Tuesday, March 26, 2013

MLA, APA: Style Manuals vs. What really counts.

1. As you will discover, different publication venues have different styles. So when you submit a paper or article, you have to find out their particular requirements. In many fields, there is no uniform style among the journals or publishers.

2. My problem is NOT with research writing style, per se. Rather people need to learn when and where they need to give a reference. What I see is lots of those (Schmoe, 1987) references, often at the ends of several sentences in a paragraph, often with no specific pages. Better, if you must, to have a reference at the end of a paragraph. But in general what you are saying is more general.

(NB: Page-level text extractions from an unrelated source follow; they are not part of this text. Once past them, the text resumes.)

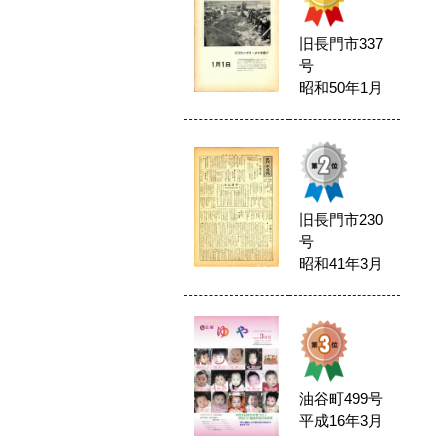
旧長門市337
号
昭和50年1月
旧長門市230
号
昭和41年3月
油谷町499号
平成16年3月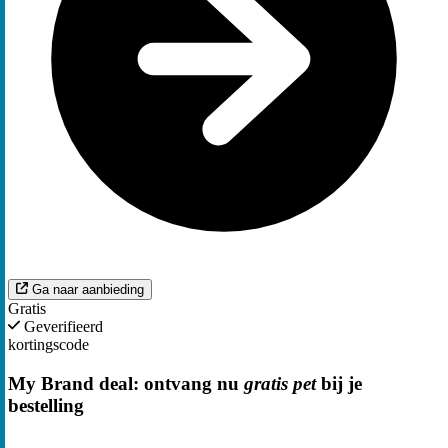
Ga naar aanbieding
Gratis
Geverifieerd
kortingscode
My Brand deal: ontvang nu
gratis pet
bij je
bestelling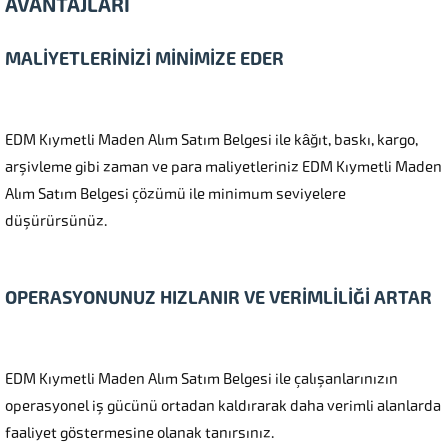
AVANTAJLARI
MALİYETLERİNİZİ MİNİMİZE EDER
EDM Kıymetli Maden Alım Satım Belgesi ile kâğıt, baskı, kargo,
arşivleme gibi zaman ve para maliyetleriniz EDM Kıymetli Maden
Alım Satım Belgesi çözümü ile minimum seviyelere
düşürürsünüz.
OPERASYONUNUZ HIZLANIR VE VERİMLİLİĞİ ARTAR
EDM Kıymetli Maden Alım Satım Belgesi ile çalışanlarınızın
operasyonel iş gücünü ortadan kaldırarak daha verimli alanlarda
faaliyet göstermesine olanak tanırsınız.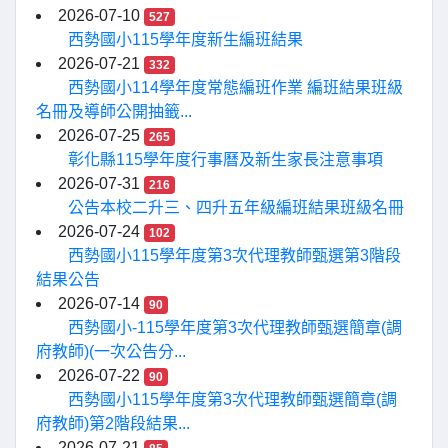
2026-07-10
527
西勢國小115學年度新生編班結果
2026-07-21
332
西勢國小114學年度常態編班作業 編班結果班級
名冊及導師公開抽籤...
2026-07-25
265
彰化縣115學年度行事曆及新生家長注意事項
2026-07-31
216
公告本校二升三、四升五年級編班結果班級名冊
2026-07-24
102
西勢國小115學年度第3次代理教師甄選第3階段
結果公告
2026-07-14
90
西勢國小-115學年度第3次代理教師甄選簡章(調
府教師)(一次公告分...
2026-07-22
90
西勢國小115學年度第3次代理教師甄選簡章(調
府教師)第2階段結果...
2026-07-21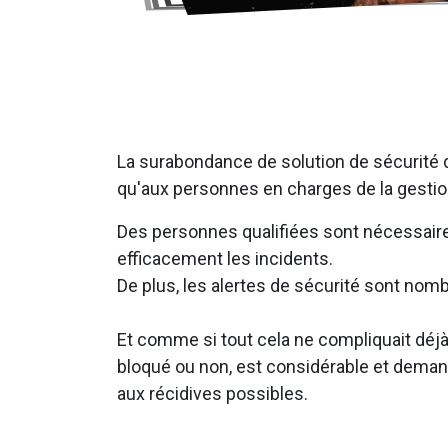
La surabondance de solution de sécurité du
qu'aux personnes en charges de la gestion
Des personnes qualifiées sont nécessaires
efficacement les incidents.
De plus, les alertes de sécurité sont nombr
Et comme si tout cela ne compliquait déjà
bloqué ou non, est considérable et deman
aux récidives possibles.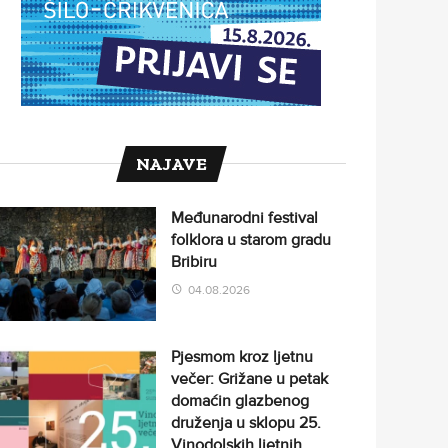
NAJAVE
Međunarodni festival
folklora u starom gradu
Bribiru
04.08.2026
Pjesmom kroz ljetnu
večer: Grižane u petak
domaćin glazbenog
druženja u sklopu 25.
Vinodolskih ljetnih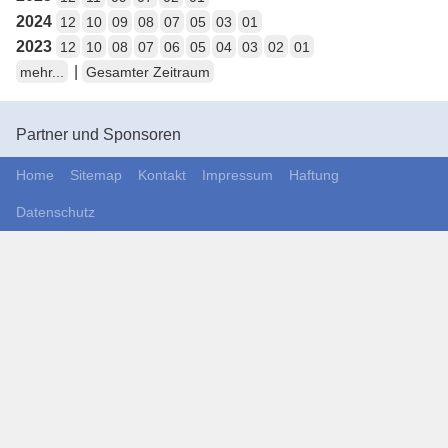
2024
12
10
09
08
07
05
03
01
2023
12
10
08
07
06
05
04
03
02
01
|
mehr...
Gesamter Zeitraum
Partner und Sponsoren
Home
Sitemap
Kontakt
Impressum
Haftung
Datenschutz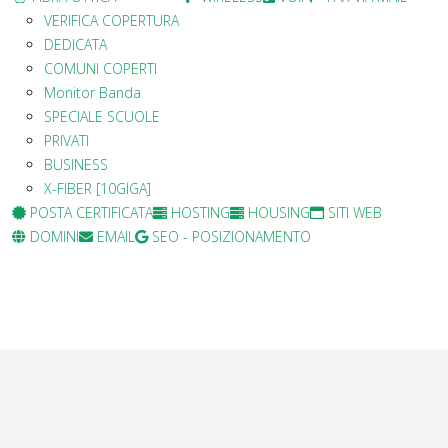
VERIFICA COPERTURA
DEDICATA
COMUNI COPERTI
Monitor Banda
SPECIALE SCUOLE
PRIVATI
BUSINESS
X-FIBER [10GIGA]
POSTA CERTIFICATA
HOSTING
HOUSING
SITI WEB
DOMINI
EMAIL
SEO - POSIZIONAMENTO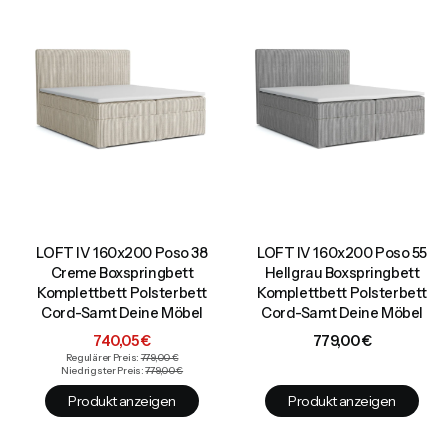
LOFT IV 160x200 Poso 38
LOFT IV 160x200 Poso 55
Creme Boxspringbett
Hellgrau Boxspringbett
Komplettbett Polsterbett
Komplettbett Polsterbett
Cord-Samt Deine Möbel
Cord-Samt Deine Möbel
Aktionspreis
Preis
740,05 €
779,00 €
Regulärer Preis:
779,00 €
Niedrigster Preis:
779,00 €
Produkt anzeigen
Produkt anzeigen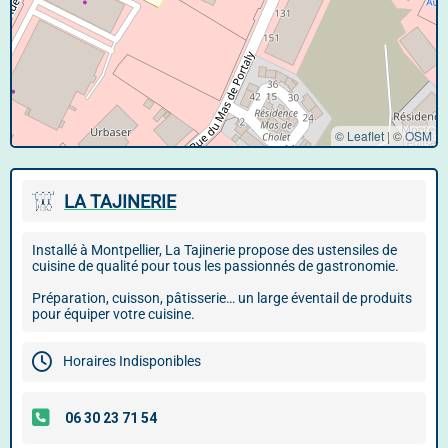
© Leaflet
|
©
OSM
LA TAJINERIE
Installé à Montpellier, La Tajinerie propose des ustensiles de
cuisine de qualité pour tous les passionnés de gastronomie.
Préparation, cuisson, pâtisserie… un large éventail de produits
pour équiper votre cuisine.
Horaires Indisponibles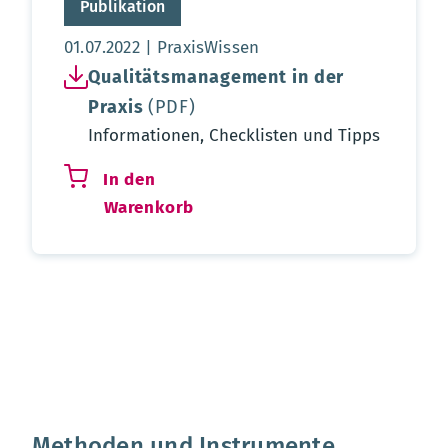
Publikation
Aktualisierungsdatum:
01.07.2022
PraxisWissen
Qualitätsmanagement in der
Praxis
(PDF)
Informationen, Checklisten und Tipps
In den
Warenkorb
Methoden und Instrumente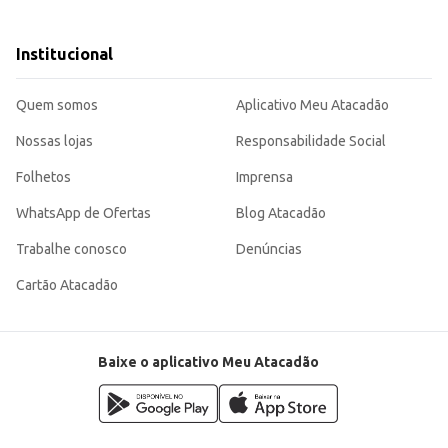
apreciada por todos.
esco para toda a família.
e sabores agrada a um público amplo, tornando-se uma escolha eficiente para quem
Institucional
Quem somos
Aplicativo Meu Atacadão
Nossas lojas
Responsabilidade Social
Folhetos
Imprensa
WhatsApp de Ofertas
Blog Atacadão
Trabalhe conosco
Denúncias
Cartão Atacadão
Baixe o aplicativo Meu Atacadão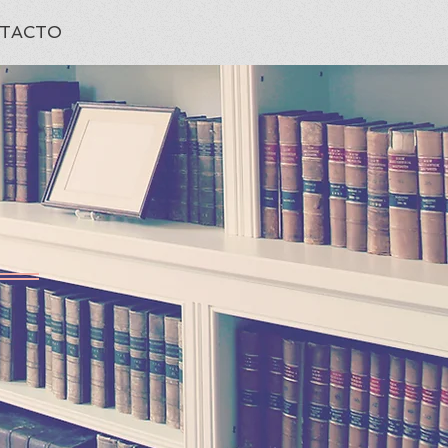
TACTO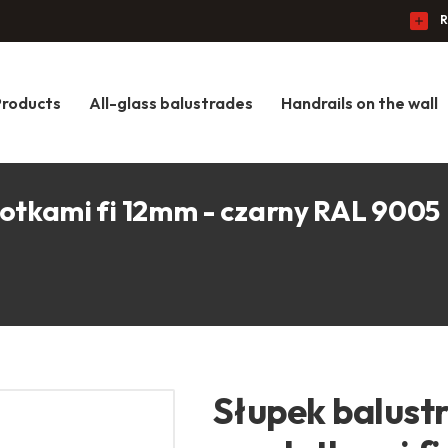
R
Products
All-glass balustrades
Handrails on the wall
elotkami fi 12mm - czarny RAL 9005
Słupek balustr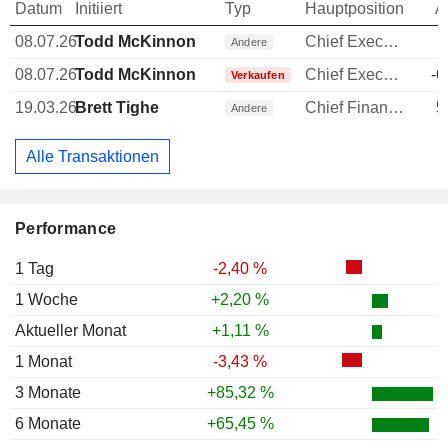
Datum
Initiiert
Typ
Hauptposition
A
08.07.26
Todd McKinnon
Chief Executive Officer (CEO)
Andere
08.07.26
Todd McKinnon
Chief Executive Officer (CEO)
-6
Verkaufen
19.03.26
Brett Tighe
Chief Financial Officer (CFO)
5
Andere
Alle Transaktionen
Performance
1 Tag
-2,40 %
1 Woche
+2,20 %
Aktueller Monat
+1,11 %
1 Monat
-3,43 %
3 Monate
+85,32 %
6 Monate
+65,45 %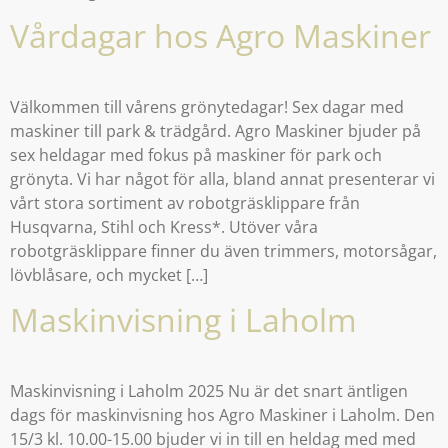
Vårdagar hos Agro Maskiner
Välkommen till vårens grönytedagar! Sex dagar med
maskiner till park & trädgård. Agro Maskiner bjuder på
sex heldagar med fokus på maskiner för park och
grönyta. Vi har något för alla, bland annat presenterar vi
vårt stora sortiment av robotgräsklippare från
Husqvarna, Stihl och Kress*. Utöver våra
robotgräsklippare finner du även trimmers, motorsågar,
lövblåsare, och mycket […]
Maskinvisning i Laholm
Maskinvisning i Laholm 2025 Nu är det snart äntligen
dags för maskinvisning hos Agro Maskiner i Laholm. Den
15/3 kl. 10.00-15.00 bjuder vi in till en heldag med med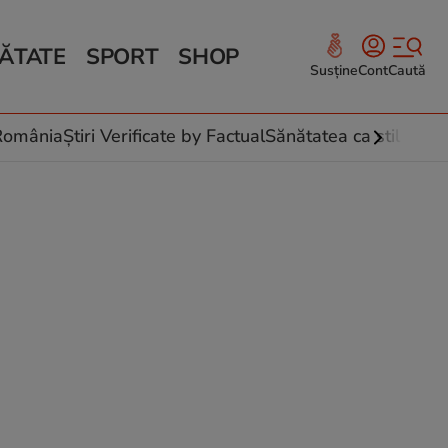
ĂTATE
SPORT
SHOP
Susține
Cont
Caută
Sănătate și Fitness
ce
 culinare
-România
Știri Verificate by Factual
Sănătatea ca stil de vi
 și legume
rea plantelor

Then you are better off having a bibliographic essay at the end, saying something like:

     My notions about collaborative governance are drawn from        Schmoe, 1987, Roberts, 1990, and Aaroe, 2012. My work on catastrophic events is drawn from Jonah, 2011, and Whale, 1975...."

3. Of course, if you are quoting, or perhaps paraphrasing, you want to give the source and the pages.

4. And you want to be sure that your main sources are authoritative. The most prestigious journals and presses help, but even they publish junk once in a while. And very distinguished work appears in other places.

5. You don't want your notings and sourcing to get in the way of the paper's flow and readability.  Hence #6 below.

6. As I have mentioned many times, I see no reason to refer to most work by the authors' names in the following sense:  

NOT  "Schmoe, Whale, and Jonah (2004) have shown that dogs are more intelligent than cats, using the Animal IQ test developed  by Whale."   

Better to say

"If one uses the Animal IQ test developed by Whale, one finds that dogs are more intelligent than cats."1

        1. See Schmoe, Whale, and Jonah, 2004, p. 244.


        1. Schmoe, J., W. Whale, and P. Jonah, "Dogs and Cats under the Whale IQ Measure,"  Intelligence and Measurement 36 (2004): 235-247, at p. 244.

7.  Of course, if you are pulling apart a piece of work, or summarizing it, you might say.

"In an influential paper, Schmoe et al, 2004, reported on their measurements of IQ. There are, however, a number of problems with their method. We are not told if the subjects have been fed recently, and the nature of their diets. Moreover, it is well known that cats do poorly on the Whale instrument, since they are distracted by the odor of its nontoxic vegetable ink.1

      1. See the work of R. A. Fishey on analysis of very inks in these cases."